Format the data below as a JSON list of strings, with one string for each line and any blank lines left out.

:: Stored records ::

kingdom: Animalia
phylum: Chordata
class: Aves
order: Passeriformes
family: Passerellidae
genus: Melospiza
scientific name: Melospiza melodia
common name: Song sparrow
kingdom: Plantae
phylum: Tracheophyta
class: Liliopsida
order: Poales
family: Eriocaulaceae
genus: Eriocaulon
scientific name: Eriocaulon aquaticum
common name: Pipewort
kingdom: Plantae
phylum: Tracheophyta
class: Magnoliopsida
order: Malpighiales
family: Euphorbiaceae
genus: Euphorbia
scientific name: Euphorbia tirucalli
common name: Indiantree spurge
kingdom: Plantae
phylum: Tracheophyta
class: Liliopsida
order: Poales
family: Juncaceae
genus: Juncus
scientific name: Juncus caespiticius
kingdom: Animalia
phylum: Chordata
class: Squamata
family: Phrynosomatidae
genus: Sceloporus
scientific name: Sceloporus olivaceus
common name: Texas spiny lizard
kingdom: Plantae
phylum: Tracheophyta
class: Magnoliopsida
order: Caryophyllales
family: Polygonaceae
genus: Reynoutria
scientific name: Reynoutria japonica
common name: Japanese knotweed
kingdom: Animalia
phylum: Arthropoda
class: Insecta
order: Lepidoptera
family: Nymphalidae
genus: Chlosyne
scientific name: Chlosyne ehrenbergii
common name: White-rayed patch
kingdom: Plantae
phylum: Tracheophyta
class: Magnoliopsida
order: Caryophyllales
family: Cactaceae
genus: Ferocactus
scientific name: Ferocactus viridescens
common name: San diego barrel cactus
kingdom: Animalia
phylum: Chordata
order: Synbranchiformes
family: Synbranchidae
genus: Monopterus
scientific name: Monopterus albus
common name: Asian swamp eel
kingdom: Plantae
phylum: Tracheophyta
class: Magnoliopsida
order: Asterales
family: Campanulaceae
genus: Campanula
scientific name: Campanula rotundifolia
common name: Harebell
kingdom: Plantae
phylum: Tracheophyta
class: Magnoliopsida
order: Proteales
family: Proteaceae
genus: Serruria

:::

• _Solved exercise_:
[
  "kingdom: Animalia",
  "phylum: Chordata",
  "class: Aves",
  "order: Passeriformes",
  "family: Passerellidae",
  "genus: Melospiza",
  "scientific name: Melospiza melodia",
  "common name: Song sparrow",
  "kingdom: Plantae",
  "phylum: Tracheophyta",
  "class: Liliopsida",
  "order: Poales",
  "family: Eriocaulaceae",
  "genus: Eriocaulon",
  "scientific name: Eriocaulon aquaticum",
  "common name: Pipewort",
  "kingdom: Plantae",
  "phylum: Tracheophyta",
  "class: Magnoliopsida",
  "order: Malpighiales",
  "family: Euphorbiaceae",
  "genus: Euphorbia",
  "scientific name: Euphorbia tirucalli",
  "common name: Indiantree spurge",
  "kingdom: Plantae",
  "phylum: Tracheophyta",
  "class: Liliopsida",
  "order: Poales",
  "family: Juncaceae",
  "genus: Juncus",
  "scientific name: Juncus caespiticius",
  "kingdom: Animalia",
  "phylum: Chordata",
  "class: Squamata",
  "family: Phrynosomatidae",
  "genus: Sceloporus",
  "scientific name: Sceloporus olivaceus",
  "common name: Texas spiny lizard",
  "kingdom: Plantae",
  "phylum: Tracheophyta",
  "class: Magnoliopsida",
  "order: Caryophyllales",
  "family: Polygonaceae",
  "genus: Reynoutria",
  "scientific name: Reynoutria japonica",
  "common name: Japanese knotweed",
  "kingdom: Animalia",
  "phylum: Arthropoda",
  "class: Insecta",
  "order: Lepidoptera",
  "family: Nymphalidae",
  "genus: Chlosyne",
  "scientific name: Chlosyne ehrenbergii",
  "common name: White-rayed patch",
  "kingdom: Plantae",
  "phylum: Tracheophyta",
  "class: Magnoliopsida",
  "order: Caryophyllales",
  "family: Cactaceae",
  "genus: Ferocactus",
  "scientific name: Ferocactus viridescens",
  "common name: San diego barrel cactus",
  "kingdom: Animalia",
  "phylum: Chordata",
  "order: Synbranchiformes",
  "family: Synbranchidae",
  "genus: Monopterus",
  "scientific name: Monopterus albus",
  "common name: Asian swamp eel",
  "kingdom: Plantae",
  "phylum: Tracheophyta",
  "class: Magnoliopsida",
  "order: Asterales",
  "family: Campanulaceae",
  "genus: Campanula",
  "scientific name: Campanula rotundifolia",
  "common name: Harebell",
  "kingdom: Plantae",
  "phylum: Tracheophyta",
  "class: Magnoliopsida",
  "order: Proteales",
  "family: Proteaceae",
  "genus: Serruria"
]